Though there likely were women who walked the earth knowing this side of Elliot, there were many who didn’t. And I was greedy for that. To collect parts of him that were rare. Iwas a collector. Of things that cost obscene amounts of money—they were mounted on my walls, in my closet like totems. Things that didn’t bring me any joy beyond knowing there was a finite amount of them in the world. Nothing brought me more joy than having somehow earned—or cheated?—my way into possessing this side of Elliot. For a night.
“You going to be my good girl?” he asked again, having watched me intently throughout my lengthy silence, as if he could read every thought on my face.
No.
That’s what I was going to say.
No.
I’ll eat when and where I want, and if you want to screw me, you’ll honor my agency, my wishes, fuck you very much. You’ve read too many kinky books, thinking that this is what I want.
And part of me knew that Elliot, as a respectful and good man, would honor my request. He’d probably still fuck me, because this thing between us was utterly electric, and even without any kink, it felt life-changing.

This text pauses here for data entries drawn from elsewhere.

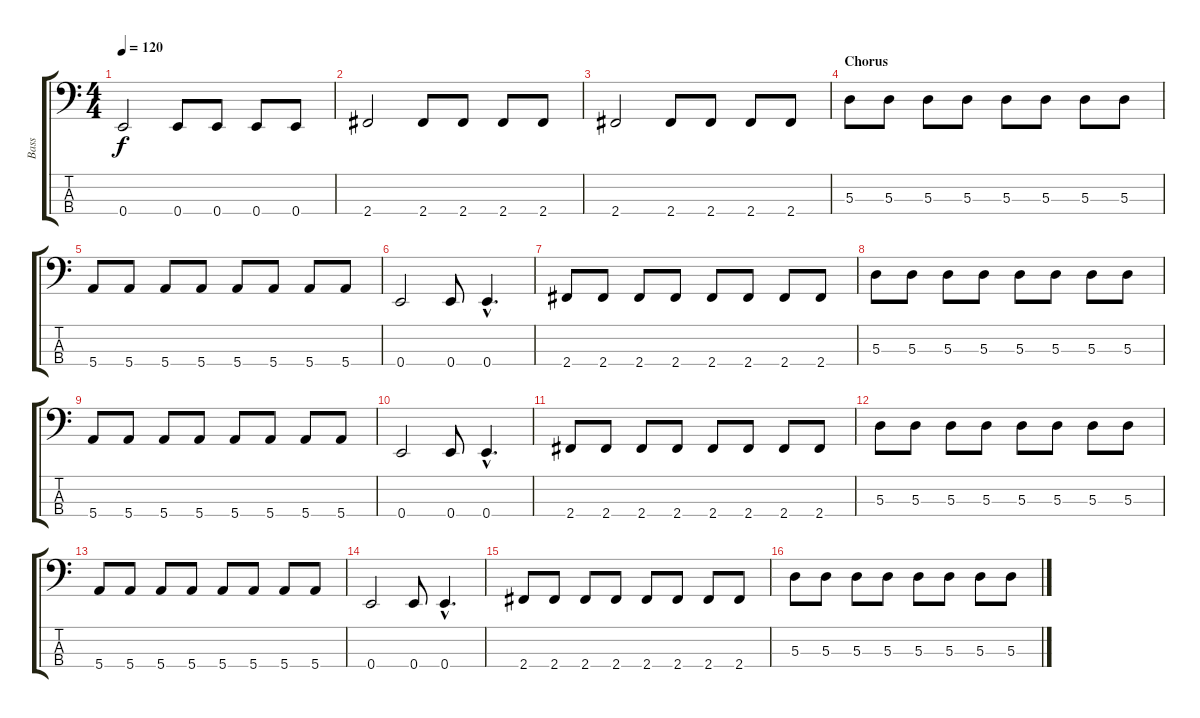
\track ("Bass" "Bass") {instrument electricbassfinger}
\staff {score tabs}
\tuning (G2 D2 A1 E1) {hide}
\ts (4 4)
\tempo 120
\clef f4
\ks c
0.4.2{dy f} 0.4.8 0.4.8 0.4.8 0.4.8 |
2.4.2 2.4.8 2.4.8 2.4.8 2.4.8 |
2.4.2 2.4.8 2.4.8 2.4.8 2.4.8 |
\section ("" "Chorus")
5.3.8 5.3.8 5.3.8 5.3.8 5.3.8 5.3.8 5.3.8 5.3.8 |
5.4.8 5.4.8 5.4.8 5.4.8 5.4.8 5.4.8 5.4.8 5.4.8 |
0.4.2 0.4.8 0.4{hac}.4{d} |
2.4.8 2.4.8 2.4.8 2.4.8 2.4.8 2.4.8 2.4.8 2.4.8 |
5.3.8 5.3.8 5.3.8 5.3.8 5.3.8 5.3.8 5.3.8 5.3.8 |
5.4.8 5.4.8 5.4.8 5.4.8 5.4.8 5.4.8 5.4.8 5.4.8 |
0.4.2 0.4.8 0.4{hac}.4{d} |
2.4.8 2.4.8 2.4.8 2.4.8 2.4.8 2.4.8 2.4.8 2.4.8 |
5.3.8 5.3.8 5.3.8 5.3.8 5.3.8 5.3.8 5.3.8 5.3.8 |
5.4.8 5.4.8 5.4.8 5.4.8 5.4.8 5.4.8 5.4.8 5.4.8 |
0.4.2 0.4.8 0.4{hac}.4{d} |
2.4.8 2.4.8 2.4.8 2.4.8 2.4.8 2.4.8 2.4.8 2.4.8 |
5.3.8 5.3.8 5.3.8 5.3.8 5.3.8 5.3.8 5.3.8 5.3.8
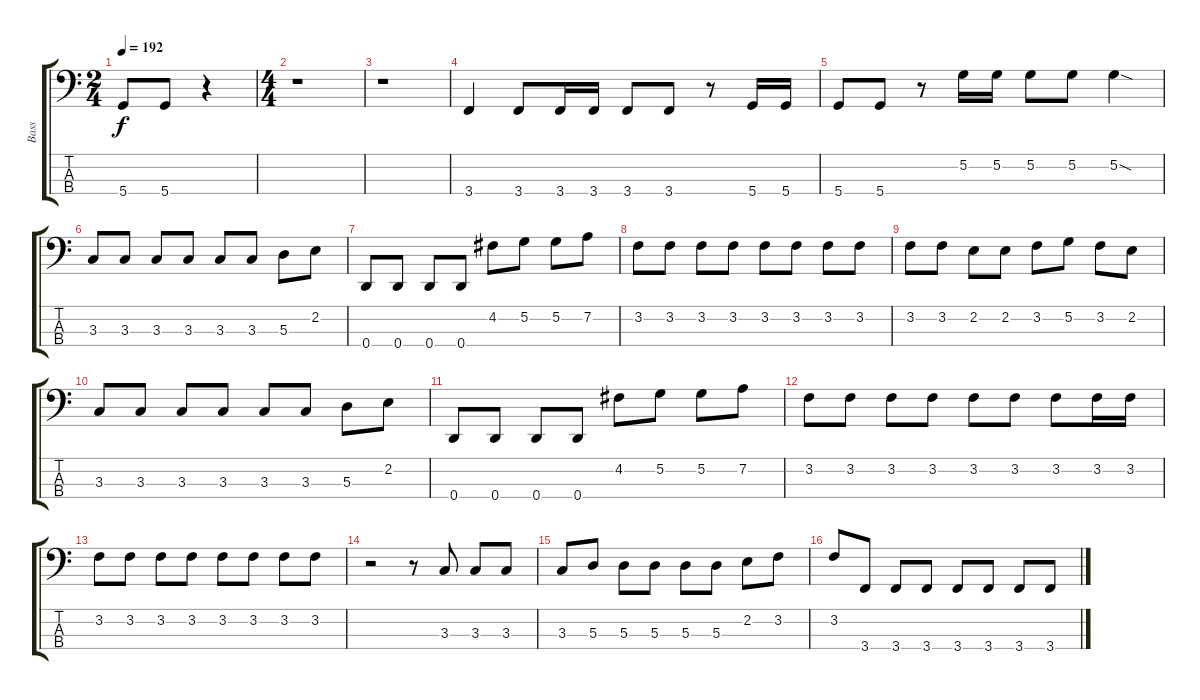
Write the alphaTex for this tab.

\track ("Bass" "Bass") {instrument synthbass2}
\staff {score tabs}
\tuning (G2 D2 A1 D1) {hide}
\ts (2 4)
\tempo 192
\clef f4
\ks c
5.4.8{dy f} 5.4.8 r.4 |
\ts (4 4)
r.1 |
r.1 |
3.4.4 3.4.8 3.4.16 3.4.16 3.4.8 3.4.8 r.8 5.4.16 5.4.16 |
5.4.8 5.4.8 r.8 5.2.16 5.2.16 5.2.8 5.2.8 5.2{sod}.4 |
3.3.8 3.3.8 3.3.8 3.3.8 3.3.8 3.3.8 5.3.8 2.2.8 |
0.4.8 0.4.8 0.4.8 0.4.8 4.2.8 5.2.8 5.2.8 7.2.8 |
3.2.8 3.2.8 3.2.8 3.2.8 3.2.8 3.2.8 3.2.8 3.2.8 |
3.2.8 3.2.8 2.2.8 2.2.8 3.2.8 5.2.8 3.2.8 2.2.8 |
3.3.8 3.3.8 3.3.8 3.3.8 3.3.8 3.3.8 5.3.8 2.2.8 |
0.4.8 0.4.8 0.4.8 0.4.8 4.2.8 5.2.8 5.2.8 7.2.8 |
3.2.8 3.2.8 3.2.8 3.2.8 3.2.8 3.2.8 3.2.8 3.2.16 3.2.16 |
3.2.8 3.2.8 3.2.8 3.2.8 3.2.8 3.2.8 3.2.8 3.2.8 |
r.2 r.8 3.3.8 3.3.8 3.3.8 |
3.3.8 5.3.8 5.3.8 5.3.8 5.3.8 5.3.8 2.2.8 3.2.8 |
3.2.8 3.4.8 3.4.8 3.4.8 3.4.8 3.4.8 3.4.8 3.4.8
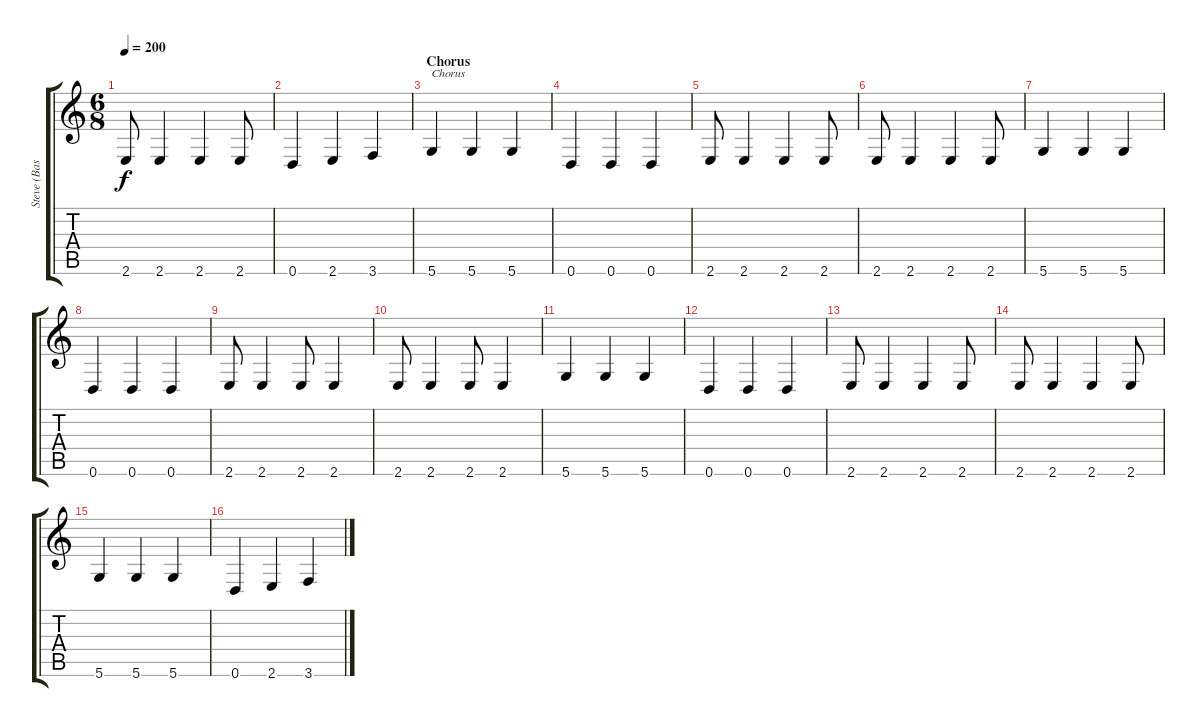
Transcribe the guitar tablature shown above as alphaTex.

\track ("Steve (Bass)" "Steve (Bas") {instrument electricbassfinger}
\staff {score tabs}
\tuning (E4 B3 G3 D3 A2 D2) {hide}
\ts (6 8)
\tempo 200
\clef g2
\ks c
2.6.8{dy f} 2.6.4 2.6.4 2.6.8 |
0.6.4 2.6.4 3.6.4 |
\section ("" "Chorus")
5.6.4{txt "Chorus"} 5.6.4 5.6.4 |
0.6.4 0.6.4 0.6.4 |
2.6.8 2.6.4 2.6.4 2.6.8 |
2.6.8 2.6.4 2.6.4 2.6.8 |
5.6.4 5.6.4 5.6.4 |
0.6.4 0.6.4 0.6.4 |
2.6.8 2.6.4 2.6.8 2.6.4 |
2.6.8 2.6.4 2.6.8 2.6.4 |
5.6.4 5.6.4 5.6.4 |
0.6.4 0.6.4 0.6.4 |
2.6.8 2.6.4 2.6.4 2.6.8 |
2.6.8 2.6.4 2.6.4 2.6.8 |
5.6.4 5.6.4 5.6.4 |
0.6.4 2.6.4 3.6.4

“Yes,” I breathed out the single word.
Elliot didn’t smile wickedly as he had earlier. His face turned into a somber, dark and hungry mask that sent warmth flooding to my core.
His shadow.
I’d discovered sunny Elliot Shaw’s shadow. And I was aching for it to swallow me whole.
“Sit.” He pointed to the chair.
My body hesitated for just a second.
“Now.” The single word was low and deep, hurtling through the air with brutality, promising punishment that I was already intrigued and turned-on by.
But I obeyed, the chair plush and comfortable, smelling like old leather and Elliot.
I reached for the dog-eared book on the side table, lying beside a coaster and a lamp, telling me that Elliot sat there, looking out at the woods, sitting by the fire, reading.
I was immensely desperate to sink into his life. In the fantasy I belonged; I wasn’t just a visitor, there to sate his desires.